Extrait:
········

L'étudiant a posé sa candidature pour un emploi chez Imperial Oil. Avant de postuler, il avait entendu dire qu'Imperial Oil avait pour habitude d'embaucher uniquement des citoyens canadiens ou des résidents permanents du Canada. Afin de ne pas être écarté trop hâtivement, il a fourni de fausses déclarations tant dans sa candidature qu'au cours de deux entretiens d'embauche, affirmant qu'il satisfaisait à l'exigence de permanence mise en place par l'entreprise. En définitive, le plaignant était le meilleur candidat pour Imperial et s'est vu offert le poste. L'embauche dépendait de la capacité du candidat à fournir les preuves de sa citoyenneté canadienne ou de son statut de résident permanent. Ce dernier, étant dans l'incapacité de le faire, a alors demandé à Imperial de faire une exception, ce qui lui a été refusé.
Imperial a admis que l'exigence d'éligibilité était une forme de discrimination directe à l'égard des candidats fondée sur leur aptitude à travailler au Canada à titre permanent. Imperial a néanmoins soutenu que l'exigence de permanence était tant une exigence professionnelle de bonne foi qu'une pratique faisant intégralement partie de leur planification de la relève. Malgré ces affirmations, Imperial a reconnu qu'elle avait renoncé à l'exigence de permanence à maintes reprises lorsqu'un employé potentiel présentait des compétences ou une formation hautement spécialisées.
La décision
Le Tribunal a rejeté la position de Imperial selon laquelle l'exigence de permanence était une exigence professionnelle de bonne foi, et ce pour trois raisons :
1. À première vue, la politique établissait une différence entre les candidats citoyens ou résidents permanents du Canada et les autres. L'exigence de permanence constituait, par conséquent, une forme de discrimination directe. Le fait que les résidents permanents et les citoyens canadiens bénéficient d'un avantage à l'embauche par rapport au candidat ne signifie pas qu'il y a absence de discrimination.
2. Il est bien établi qu'une politique ou une pratique est justifiable uniquement si elle constitue une exigence professionnelle de bonne foi. En Ontario, toutefois, au vu de la formulation du Code des droits de la personne (le « Code »), les défenses disponibles en matière de discrimination directe sont très limitées. Il n'existait aucune défense dans cette affaire. Quant à la discrimination indirecte, la défense générale fondée sur l'exigence professionnelle de bonne foi demeure disponible. Même en supposant que l'affaire portait sur un cas de discrimination indirecte, le Tribunal a conclu qu'Imperial n'avait pas réussi à prouver que son exigence de permanence était en fait une exigence professionnelle de bonne foi.

········

Jeu de données:
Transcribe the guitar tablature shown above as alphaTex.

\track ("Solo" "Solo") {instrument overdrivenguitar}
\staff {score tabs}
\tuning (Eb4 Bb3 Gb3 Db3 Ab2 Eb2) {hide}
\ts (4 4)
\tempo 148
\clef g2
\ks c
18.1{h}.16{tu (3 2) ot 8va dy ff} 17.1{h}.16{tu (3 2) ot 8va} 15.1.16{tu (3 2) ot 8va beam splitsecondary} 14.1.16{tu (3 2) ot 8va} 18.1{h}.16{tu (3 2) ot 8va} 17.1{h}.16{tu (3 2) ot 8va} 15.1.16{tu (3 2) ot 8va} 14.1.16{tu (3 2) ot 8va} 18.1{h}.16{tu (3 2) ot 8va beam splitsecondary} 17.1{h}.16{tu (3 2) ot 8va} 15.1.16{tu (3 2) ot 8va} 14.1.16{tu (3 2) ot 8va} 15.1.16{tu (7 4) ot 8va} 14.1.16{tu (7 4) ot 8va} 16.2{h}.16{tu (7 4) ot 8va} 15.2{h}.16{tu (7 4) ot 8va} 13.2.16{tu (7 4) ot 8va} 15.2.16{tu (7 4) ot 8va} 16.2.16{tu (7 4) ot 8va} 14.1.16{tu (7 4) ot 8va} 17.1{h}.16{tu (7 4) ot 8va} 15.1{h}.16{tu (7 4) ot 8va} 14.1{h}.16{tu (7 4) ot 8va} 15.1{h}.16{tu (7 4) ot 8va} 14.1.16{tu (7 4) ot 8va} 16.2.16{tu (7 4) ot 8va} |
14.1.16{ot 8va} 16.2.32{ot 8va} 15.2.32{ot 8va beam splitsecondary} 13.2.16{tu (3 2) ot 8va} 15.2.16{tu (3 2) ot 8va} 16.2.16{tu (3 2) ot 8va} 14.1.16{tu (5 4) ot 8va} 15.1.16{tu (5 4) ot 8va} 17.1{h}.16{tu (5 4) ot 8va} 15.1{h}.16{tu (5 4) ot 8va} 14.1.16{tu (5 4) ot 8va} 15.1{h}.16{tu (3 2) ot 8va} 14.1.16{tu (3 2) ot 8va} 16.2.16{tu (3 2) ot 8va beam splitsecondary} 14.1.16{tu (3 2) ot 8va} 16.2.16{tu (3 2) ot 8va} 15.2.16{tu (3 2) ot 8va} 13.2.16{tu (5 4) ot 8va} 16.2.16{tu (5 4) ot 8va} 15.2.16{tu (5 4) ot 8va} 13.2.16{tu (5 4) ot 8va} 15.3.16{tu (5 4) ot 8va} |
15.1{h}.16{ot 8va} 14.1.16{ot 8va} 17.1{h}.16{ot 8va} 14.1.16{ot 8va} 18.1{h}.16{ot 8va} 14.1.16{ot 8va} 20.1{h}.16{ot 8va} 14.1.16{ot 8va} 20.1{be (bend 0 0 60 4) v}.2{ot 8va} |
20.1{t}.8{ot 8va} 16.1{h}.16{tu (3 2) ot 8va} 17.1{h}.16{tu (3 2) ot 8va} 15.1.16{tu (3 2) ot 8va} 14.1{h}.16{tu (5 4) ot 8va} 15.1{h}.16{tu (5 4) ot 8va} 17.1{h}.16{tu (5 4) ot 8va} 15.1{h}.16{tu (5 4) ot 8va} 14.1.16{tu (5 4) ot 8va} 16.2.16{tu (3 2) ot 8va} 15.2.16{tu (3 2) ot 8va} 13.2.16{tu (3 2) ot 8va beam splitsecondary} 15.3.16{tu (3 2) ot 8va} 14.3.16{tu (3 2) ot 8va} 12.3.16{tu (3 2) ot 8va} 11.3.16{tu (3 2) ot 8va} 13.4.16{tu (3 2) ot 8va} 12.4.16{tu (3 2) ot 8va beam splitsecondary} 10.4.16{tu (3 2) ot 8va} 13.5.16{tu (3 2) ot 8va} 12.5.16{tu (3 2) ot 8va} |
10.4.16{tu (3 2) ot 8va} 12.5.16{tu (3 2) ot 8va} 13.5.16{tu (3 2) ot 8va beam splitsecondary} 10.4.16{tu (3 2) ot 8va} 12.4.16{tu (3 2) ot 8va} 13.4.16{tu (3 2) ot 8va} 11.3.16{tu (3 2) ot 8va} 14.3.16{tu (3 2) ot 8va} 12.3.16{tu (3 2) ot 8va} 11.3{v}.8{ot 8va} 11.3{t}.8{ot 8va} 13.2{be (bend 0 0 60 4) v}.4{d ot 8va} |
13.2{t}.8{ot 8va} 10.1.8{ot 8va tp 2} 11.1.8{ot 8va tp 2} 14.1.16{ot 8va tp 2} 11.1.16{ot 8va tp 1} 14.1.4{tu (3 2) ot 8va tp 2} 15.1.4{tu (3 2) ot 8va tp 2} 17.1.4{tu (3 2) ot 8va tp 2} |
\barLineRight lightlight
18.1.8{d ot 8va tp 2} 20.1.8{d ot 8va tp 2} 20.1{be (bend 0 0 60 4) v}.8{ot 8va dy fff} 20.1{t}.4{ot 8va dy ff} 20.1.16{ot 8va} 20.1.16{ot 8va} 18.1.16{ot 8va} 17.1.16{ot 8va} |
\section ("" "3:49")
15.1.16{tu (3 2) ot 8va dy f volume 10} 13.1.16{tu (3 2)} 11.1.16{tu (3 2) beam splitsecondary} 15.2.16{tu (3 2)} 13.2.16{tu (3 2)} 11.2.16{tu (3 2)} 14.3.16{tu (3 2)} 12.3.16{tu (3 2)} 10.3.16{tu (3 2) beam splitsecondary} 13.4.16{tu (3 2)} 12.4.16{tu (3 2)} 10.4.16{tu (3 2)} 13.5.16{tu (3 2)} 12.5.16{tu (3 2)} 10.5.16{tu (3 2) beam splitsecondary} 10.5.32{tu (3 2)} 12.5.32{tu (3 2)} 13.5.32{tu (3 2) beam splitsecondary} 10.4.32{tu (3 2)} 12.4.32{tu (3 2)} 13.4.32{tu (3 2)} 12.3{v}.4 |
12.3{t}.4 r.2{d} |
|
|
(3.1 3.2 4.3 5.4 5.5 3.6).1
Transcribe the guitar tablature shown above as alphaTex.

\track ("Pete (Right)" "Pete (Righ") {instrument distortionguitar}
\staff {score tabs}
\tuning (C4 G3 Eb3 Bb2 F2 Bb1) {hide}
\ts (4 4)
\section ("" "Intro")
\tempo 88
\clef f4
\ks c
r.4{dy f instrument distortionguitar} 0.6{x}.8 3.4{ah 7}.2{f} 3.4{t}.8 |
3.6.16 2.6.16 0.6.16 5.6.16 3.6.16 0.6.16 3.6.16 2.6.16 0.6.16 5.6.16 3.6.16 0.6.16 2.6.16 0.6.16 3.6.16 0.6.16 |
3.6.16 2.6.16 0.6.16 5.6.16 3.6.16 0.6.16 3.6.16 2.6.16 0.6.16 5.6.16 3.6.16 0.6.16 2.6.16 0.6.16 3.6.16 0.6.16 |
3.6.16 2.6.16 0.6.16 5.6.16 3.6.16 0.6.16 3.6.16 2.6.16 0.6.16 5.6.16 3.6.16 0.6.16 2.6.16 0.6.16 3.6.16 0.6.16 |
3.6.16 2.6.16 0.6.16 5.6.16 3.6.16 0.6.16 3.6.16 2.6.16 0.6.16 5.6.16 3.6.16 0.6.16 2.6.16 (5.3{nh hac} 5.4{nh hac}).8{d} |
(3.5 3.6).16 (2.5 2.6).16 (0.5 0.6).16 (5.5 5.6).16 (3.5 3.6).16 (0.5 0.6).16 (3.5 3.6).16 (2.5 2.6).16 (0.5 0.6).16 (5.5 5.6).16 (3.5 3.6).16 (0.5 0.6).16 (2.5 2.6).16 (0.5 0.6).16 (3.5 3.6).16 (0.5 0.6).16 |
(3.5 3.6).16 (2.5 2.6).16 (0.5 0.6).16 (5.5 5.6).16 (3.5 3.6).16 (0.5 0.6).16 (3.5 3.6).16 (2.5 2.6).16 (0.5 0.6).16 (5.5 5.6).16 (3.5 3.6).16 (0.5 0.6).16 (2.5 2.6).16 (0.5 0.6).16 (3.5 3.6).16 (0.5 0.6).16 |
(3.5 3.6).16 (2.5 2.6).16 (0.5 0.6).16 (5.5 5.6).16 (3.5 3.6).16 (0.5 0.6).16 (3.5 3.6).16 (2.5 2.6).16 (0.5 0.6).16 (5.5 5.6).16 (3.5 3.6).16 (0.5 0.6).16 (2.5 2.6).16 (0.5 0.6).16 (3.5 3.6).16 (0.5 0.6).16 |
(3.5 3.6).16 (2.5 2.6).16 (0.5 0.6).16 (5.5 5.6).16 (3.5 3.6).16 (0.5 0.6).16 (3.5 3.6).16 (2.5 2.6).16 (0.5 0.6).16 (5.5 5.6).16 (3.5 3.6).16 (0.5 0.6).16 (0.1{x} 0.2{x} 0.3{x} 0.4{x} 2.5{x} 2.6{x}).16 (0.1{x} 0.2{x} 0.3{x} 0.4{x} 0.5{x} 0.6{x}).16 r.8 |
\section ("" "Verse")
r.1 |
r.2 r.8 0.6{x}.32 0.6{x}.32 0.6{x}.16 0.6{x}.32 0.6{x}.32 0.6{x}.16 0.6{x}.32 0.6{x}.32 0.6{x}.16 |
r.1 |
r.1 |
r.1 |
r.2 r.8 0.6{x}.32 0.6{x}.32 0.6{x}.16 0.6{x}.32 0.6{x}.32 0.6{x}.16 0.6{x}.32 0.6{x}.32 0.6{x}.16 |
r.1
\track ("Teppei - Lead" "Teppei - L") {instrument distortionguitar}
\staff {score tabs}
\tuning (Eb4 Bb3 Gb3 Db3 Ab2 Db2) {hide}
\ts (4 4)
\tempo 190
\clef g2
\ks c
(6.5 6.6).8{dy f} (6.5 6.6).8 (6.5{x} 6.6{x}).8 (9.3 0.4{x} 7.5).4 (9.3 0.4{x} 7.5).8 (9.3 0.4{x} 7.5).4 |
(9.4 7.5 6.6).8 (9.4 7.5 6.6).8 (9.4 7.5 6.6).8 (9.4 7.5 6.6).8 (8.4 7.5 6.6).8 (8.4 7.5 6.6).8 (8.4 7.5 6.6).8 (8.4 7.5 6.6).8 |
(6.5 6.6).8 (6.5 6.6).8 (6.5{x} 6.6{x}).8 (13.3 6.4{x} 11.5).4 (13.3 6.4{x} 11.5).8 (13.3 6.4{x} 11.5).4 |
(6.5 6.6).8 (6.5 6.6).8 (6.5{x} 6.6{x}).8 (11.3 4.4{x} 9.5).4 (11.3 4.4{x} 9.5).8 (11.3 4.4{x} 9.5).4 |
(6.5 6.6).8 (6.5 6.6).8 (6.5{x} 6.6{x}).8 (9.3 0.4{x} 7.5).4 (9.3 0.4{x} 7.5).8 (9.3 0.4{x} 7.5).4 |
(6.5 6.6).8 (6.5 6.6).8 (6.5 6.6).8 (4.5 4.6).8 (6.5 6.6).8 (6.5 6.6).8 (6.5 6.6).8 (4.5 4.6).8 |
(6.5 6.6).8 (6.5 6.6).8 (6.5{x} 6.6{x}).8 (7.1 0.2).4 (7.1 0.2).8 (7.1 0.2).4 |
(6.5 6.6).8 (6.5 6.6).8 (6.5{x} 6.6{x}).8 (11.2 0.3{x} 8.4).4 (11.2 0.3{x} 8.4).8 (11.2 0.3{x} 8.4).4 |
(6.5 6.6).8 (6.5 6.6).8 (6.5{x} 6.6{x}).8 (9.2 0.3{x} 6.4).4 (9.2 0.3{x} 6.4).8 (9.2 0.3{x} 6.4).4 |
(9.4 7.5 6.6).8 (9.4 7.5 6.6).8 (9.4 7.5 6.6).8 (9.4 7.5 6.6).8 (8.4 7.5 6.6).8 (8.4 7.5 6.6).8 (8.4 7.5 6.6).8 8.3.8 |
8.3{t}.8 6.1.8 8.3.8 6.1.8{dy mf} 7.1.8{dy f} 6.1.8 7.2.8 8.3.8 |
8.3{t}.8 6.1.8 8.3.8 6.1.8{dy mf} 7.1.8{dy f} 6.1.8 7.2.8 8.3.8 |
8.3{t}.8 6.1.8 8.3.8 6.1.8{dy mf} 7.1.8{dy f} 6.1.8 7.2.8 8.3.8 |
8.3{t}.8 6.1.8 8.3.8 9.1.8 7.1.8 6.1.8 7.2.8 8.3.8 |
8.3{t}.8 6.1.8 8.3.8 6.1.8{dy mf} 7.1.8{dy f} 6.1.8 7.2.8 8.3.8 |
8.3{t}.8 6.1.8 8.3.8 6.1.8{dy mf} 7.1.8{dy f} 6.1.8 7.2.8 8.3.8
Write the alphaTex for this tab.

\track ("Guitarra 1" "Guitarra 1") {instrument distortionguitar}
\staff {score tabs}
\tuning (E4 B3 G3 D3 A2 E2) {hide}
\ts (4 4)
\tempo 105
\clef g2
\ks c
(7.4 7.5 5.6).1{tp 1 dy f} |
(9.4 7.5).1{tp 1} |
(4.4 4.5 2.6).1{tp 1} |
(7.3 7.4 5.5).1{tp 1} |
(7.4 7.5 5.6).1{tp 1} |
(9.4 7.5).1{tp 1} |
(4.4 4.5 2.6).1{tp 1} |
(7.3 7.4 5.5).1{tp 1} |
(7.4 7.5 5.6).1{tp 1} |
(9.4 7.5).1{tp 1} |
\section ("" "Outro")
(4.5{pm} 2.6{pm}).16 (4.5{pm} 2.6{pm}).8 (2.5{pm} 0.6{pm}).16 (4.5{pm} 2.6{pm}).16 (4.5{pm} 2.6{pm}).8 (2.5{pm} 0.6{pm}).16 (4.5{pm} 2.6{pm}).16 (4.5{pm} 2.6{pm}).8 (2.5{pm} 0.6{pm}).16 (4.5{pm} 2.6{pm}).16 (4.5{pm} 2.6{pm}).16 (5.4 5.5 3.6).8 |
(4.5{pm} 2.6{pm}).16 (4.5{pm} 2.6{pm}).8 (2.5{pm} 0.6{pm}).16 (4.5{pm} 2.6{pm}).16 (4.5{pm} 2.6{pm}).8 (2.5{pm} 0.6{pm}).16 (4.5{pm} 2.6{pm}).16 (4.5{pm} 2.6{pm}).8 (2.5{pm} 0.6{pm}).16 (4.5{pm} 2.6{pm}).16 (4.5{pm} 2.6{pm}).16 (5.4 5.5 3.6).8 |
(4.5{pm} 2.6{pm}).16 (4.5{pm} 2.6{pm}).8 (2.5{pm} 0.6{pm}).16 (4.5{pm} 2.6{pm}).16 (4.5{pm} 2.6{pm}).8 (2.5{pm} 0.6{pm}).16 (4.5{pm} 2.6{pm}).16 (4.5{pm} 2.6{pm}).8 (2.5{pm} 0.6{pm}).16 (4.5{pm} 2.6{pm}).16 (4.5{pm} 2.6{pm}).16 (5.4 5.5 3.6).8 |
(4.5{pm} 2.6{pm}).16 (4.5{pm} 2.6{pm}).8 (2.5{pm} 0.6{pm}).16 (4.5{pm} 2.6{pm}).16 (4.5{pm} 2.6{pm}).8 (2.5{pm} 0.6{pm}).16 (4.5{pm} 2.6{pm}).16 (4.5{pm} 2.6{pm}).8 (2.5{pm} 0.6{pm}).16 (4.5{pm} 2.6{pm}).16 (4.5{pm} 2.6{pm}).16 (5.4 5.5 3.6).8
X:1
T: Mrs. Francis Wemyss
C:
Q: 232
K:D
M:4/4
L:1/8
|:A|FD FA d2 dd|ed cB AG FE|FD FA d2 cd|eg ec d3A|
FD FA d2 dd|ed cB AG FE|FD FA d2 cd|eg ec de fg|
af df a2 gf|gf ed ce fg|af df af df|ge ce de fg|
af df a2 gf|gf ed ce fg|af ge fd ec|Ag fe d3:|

········

Consigne 1:
Recopiez le passage du texte sur l'affaire Imperial Oil qui va de « La décision » jusqu'à « absence de discrimination. ».
Consigne 2:
D'après le texte sur l'affaire Imperial Oil, dans quelles circonstances l'entreprise a-t-elle renoncé à son exigence de permanence ?
Consigne 3:
Rédigez la suite du texte sur l'affaire Imperial Oil en reprenant après sa dernière phrase.

Production attendue 1:
La décision
Le Tribunal a rejeté la position de Imperial selon laquelle l'exigence de permanence était une exigence professionnelle de bonne foi, et ce pour trois raisons :
1. À première vue, la politique établissait une différence entre les candidats citoyens ou résidents permanents du Canada et les autres. L'exigence de permanence constituait, par conséquent, une forme de discrimination directe. Le fait que les résidents permanents et les citoyens canadiens bénéficient d'un avantage à l'embauche par rapport au candidat ne signifie pas qu'il y a absence de discrimination.

Production attendue 2:
Lorsqu'un employé potentiel présentait des compétences ou une formation hautement spécialisées.

Production attendue 3:
a. En premier lieu, l'employeur était dans l'incapacité de prouver que l'exigence de permanence était de fait liée à une tâche précise devant être effectuée par un ingénieur de projet. Jusqu'à ce jour, les « exigences professionnelles » ont toujours été liées à des compétences nécessaires à l'exécution, de façon sécuritaire, des tâches constituant un élément essentiel de l'emploi.
b. En second lieu, Imperial n'avait pas prouvé que le fait de circonscrire l'embauche aux citoyens ou résidents permanents du Canada était réellement un outil effectif de « planification de la relève ».
c. En dernier lieu, l'employeur avait continuellement renoncé à l'exigence de permanence lorsque ceci lui était avantageux ou opportun. Cette pratique suggère que l'exigence de permanence était en réalité un critère optionnel, et non pas une nécessité dans le cadre de l'exécution du travail.
3. À titre subsidiaire, le Tribunal a conclu que même s'il était conclu que l'exigence de permanence était raisonnable et de bonne foi, Imperial n'avait pas présenté de preuves démontrant qu'elle subirait une contrainte excessive si elle tentait de prendre des mesures d'accommodement pour les personnes touchées par cette exigence.
Le Tribunal a déclaré que la politique d'exigence de permanence mise en place par Imperial constituait une violation directe du paragraphe 5(1) du Code. Le Tribunal a autorisé la tenue d'une audience subséquente afin d'adjuger des dommages-intérêts, dans l'éventualité où les parties seraient dans l'incapacité de s'entendre sur le sujet.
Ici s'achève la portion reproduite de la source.